- After labor that lasted hours, I was told by a nurse not to fall asleep with my baby.
- Dr. Harvey Karp says that baby-friendly hospitals can be unfriendly to new parents.
- He recommends sending babies to the nursery so the birthing parent can get some rest.
After pressing on my contracting, overexerted uterus in the hours after giving birth, the labor and delivery nurse dimmed the lights, then cheerfully reminded me, "Now don't fall asleep with the baby!" as my eyes started to close while nursing.
After at least 28 hours of labor and no epidural because of a preexisting spine condition, my body was shutting down. The nurse's reminder, which was protocol, seemed ridiculous, counterintuitive, and nearly physically impossible.
I didn't discover that hospitals had nurseries until after my first baby was born seven years ago. I gave birth three more times, and none of my children saw the inside of one.

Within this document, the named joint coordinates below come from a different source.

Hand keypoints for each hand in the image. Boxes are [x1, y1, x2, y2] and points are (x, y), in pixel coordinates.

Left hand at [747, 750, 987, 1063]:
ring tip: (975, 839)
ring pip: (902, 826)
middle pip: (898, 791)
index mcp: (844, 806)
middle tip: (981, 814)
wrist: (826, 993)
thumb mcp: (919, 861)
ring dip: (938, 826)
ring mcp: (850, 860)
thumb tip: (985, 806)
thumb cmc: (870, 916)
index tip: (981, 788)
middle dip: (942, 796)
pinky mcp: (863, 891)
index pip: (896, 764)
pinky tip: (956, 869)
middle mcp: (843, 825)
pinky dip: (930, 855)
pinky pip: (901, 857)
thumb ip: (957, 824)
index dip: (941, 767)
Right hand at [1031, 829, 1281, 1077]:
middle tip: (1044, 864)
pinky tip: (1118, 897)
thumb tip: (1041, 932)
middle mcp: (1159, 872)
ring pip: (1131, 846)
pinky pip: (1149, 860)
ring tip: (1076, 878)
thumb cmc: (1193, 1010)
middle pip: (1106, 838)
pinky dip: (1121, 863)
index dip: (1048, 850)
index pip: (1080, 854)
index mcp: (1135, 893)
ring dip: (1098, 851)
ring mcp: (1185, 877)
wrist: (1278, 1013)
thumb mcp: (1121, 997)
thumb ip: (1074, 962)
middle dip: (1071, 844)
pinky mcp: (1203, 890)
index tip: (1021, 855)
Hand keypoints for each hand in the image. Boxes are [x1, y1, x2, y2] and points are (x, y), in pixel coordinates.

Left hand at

Using a hospital nursery has become even more difficult because of the shortage of healthcare staffers during the pandemic. Hospitals have also tried to limit interactions between staff members and patients to try to contain the spread of COVID-19, said Dr. Harvey Karp, a pediatrician and the author of "Happiest Baby on the Block," but the trend of expecting the mom to start round-the-clock care without any recovery rest began well before the pandemic.
Baby-friendly hospitals are not friendly to the birthing parent
In 1991, when the World Health Organization implemented the Baby Friendly Hospital Initiative, more mothers were encouraged to care for their babies in their rooms to encourage breastfeeding and bonding.

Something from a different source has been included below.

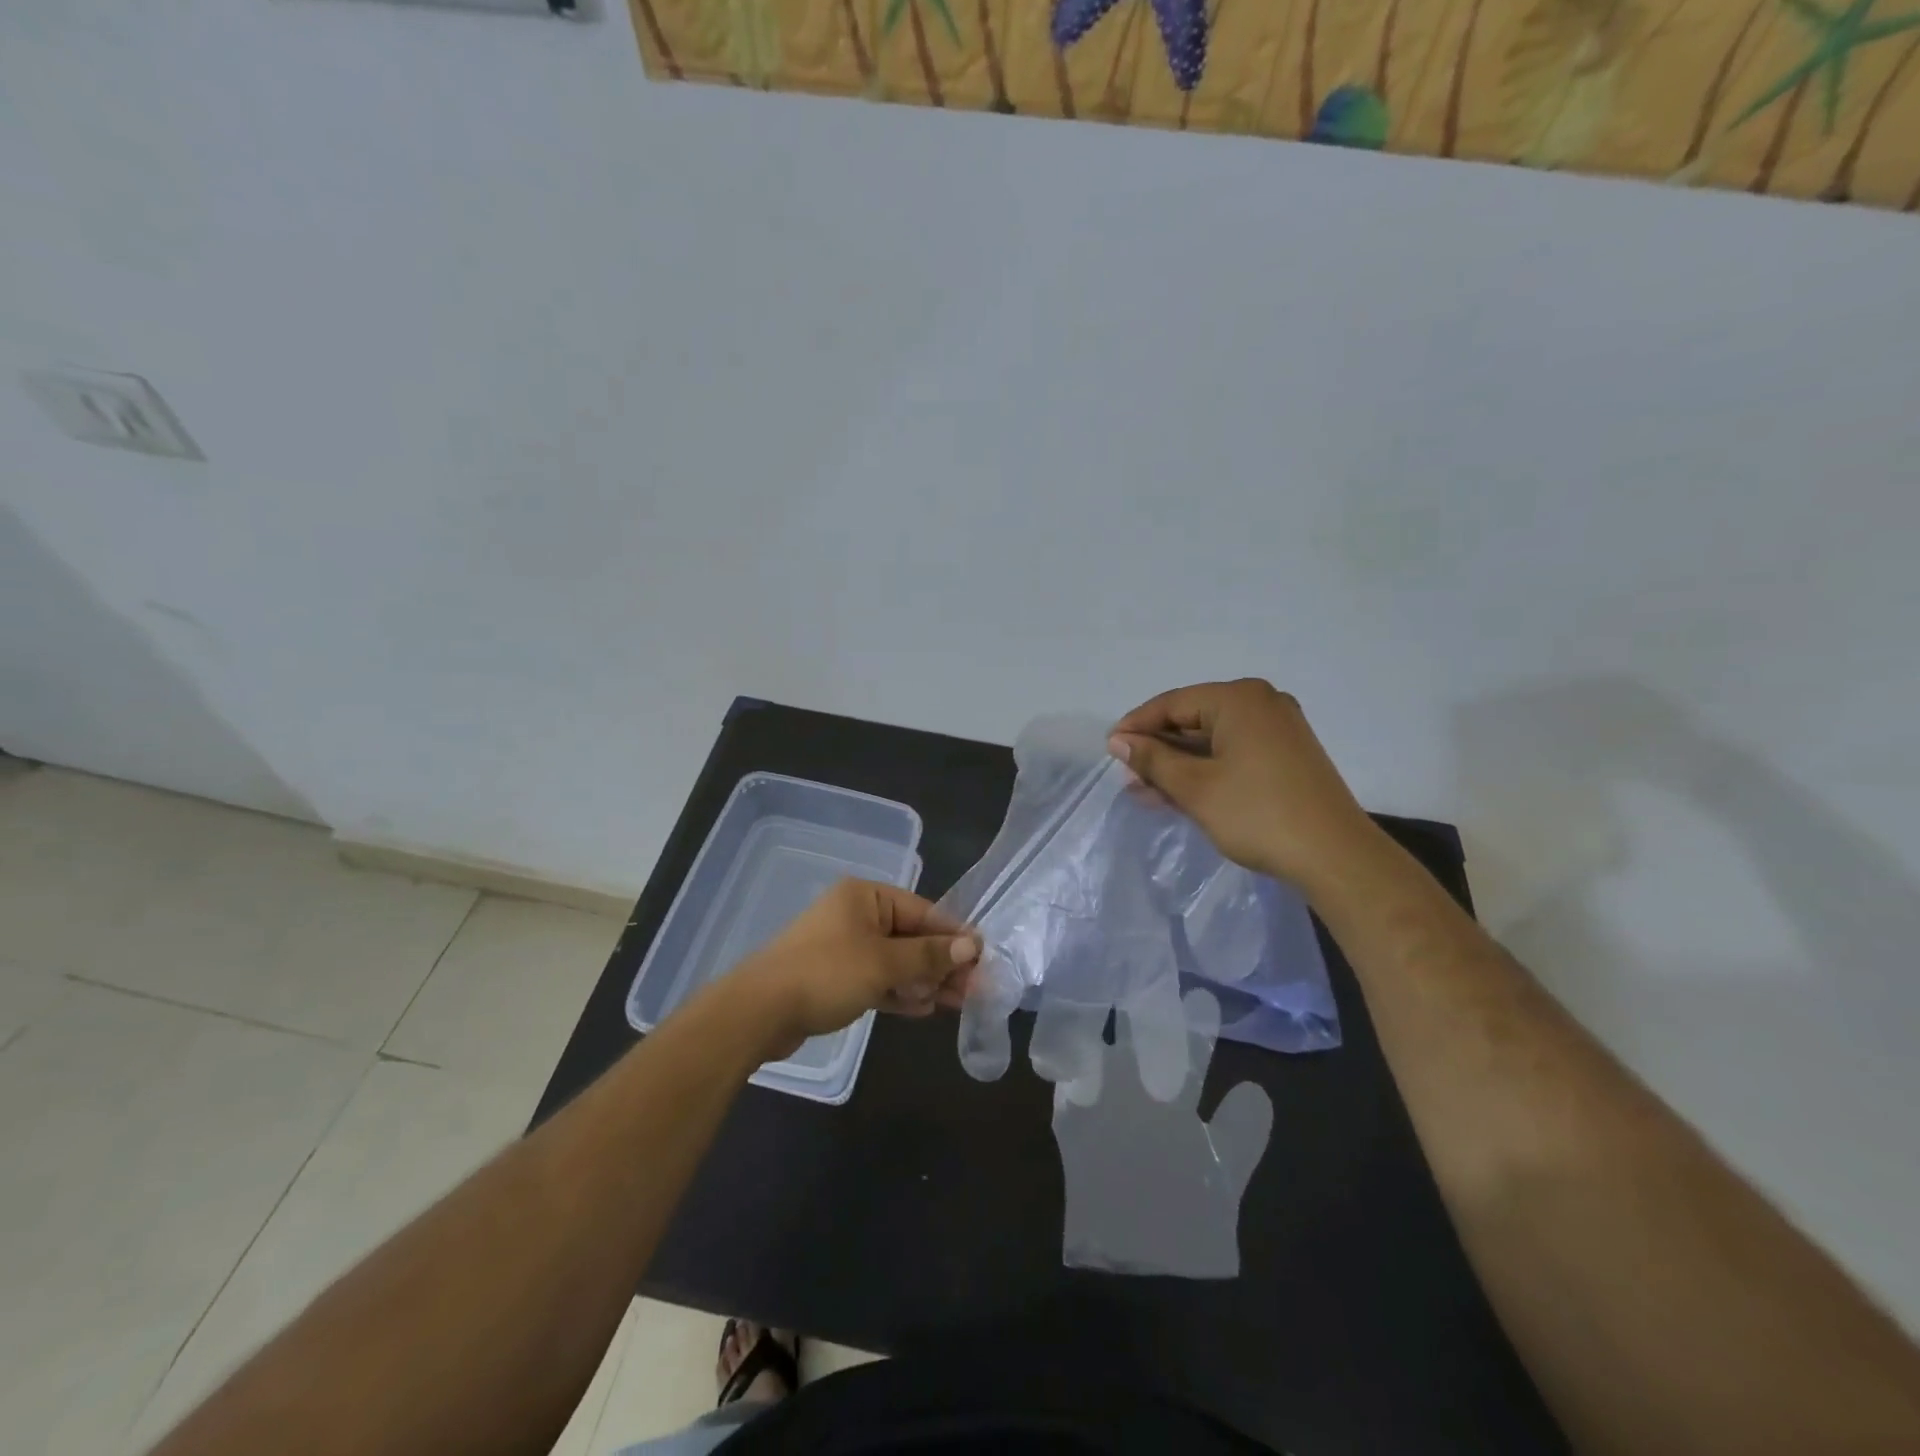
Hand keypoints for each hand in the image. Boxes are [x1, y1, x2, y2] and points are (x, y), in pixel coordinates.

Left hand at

Karp said that after the arduous journey of giving birth, an exhausted parent will often end up falling asleep while holding their baby.
Cuddling with your baby after giving birth may seem natural, but Karp said it has also led to tragedy. "Babies falling out of beds, getting skull fractures, getting shoulder fractures, and there have been a couple of cases where women have rolled onto the babies in the middle of the night and babies have been killed that way," he said. "There's this whole issue — is 'baby friendly' 'mommy friendly?'"
Now, nurses usually go in every hour to make sure moms aren't falling asleep in an effort to prevent newborn falls, he said. Research has found that about 1,600 newborn falls occur each year.
For me, this was straight torture, and three hours of uninterrupted sleep at any point during my hospital stays would have created an entirely different first few days of parenting with each of my four babies.
Parents can demand to get some rest after giving birth
Karp said that birthing parents don't have to accept this system, especially at the expense of their mental and physical well-being and their baby's.
"Demand the nurse take the baby, and they will reluctantly do that in most places," Karp said, even if they are rocking them at the nursing station or in the NICU for a bit.
Be insistent if you want additional items that your nurse isn't providing, such as pacifiers or formula — it's your right to have those items. You are also allowed to swaddle your baby, and you can bring your preferred blanket or sleep sack from home if you don't think the hospital supports that.
Ask family, friends, and partners to help care for the baby in your hospital room, setting up shifts ahead of time if possible so you can rest. You can also hire postpartum doulas to help in the hospital and at home. Some doulas focus on the "fourth trimester" rather than the birth itself. Major Care's My Fourth is one tool that connects parents to postpartum care and support.
In the end, I didn't really get a chunk of rest until I made it home, showered, and flopped into my own bed, my baby blues looking a little less daunting after a bit of rest. While parents and babies should be together, the birthing parent also deserves much better, and they will better be able to care for their babies with some sleep and some basic support.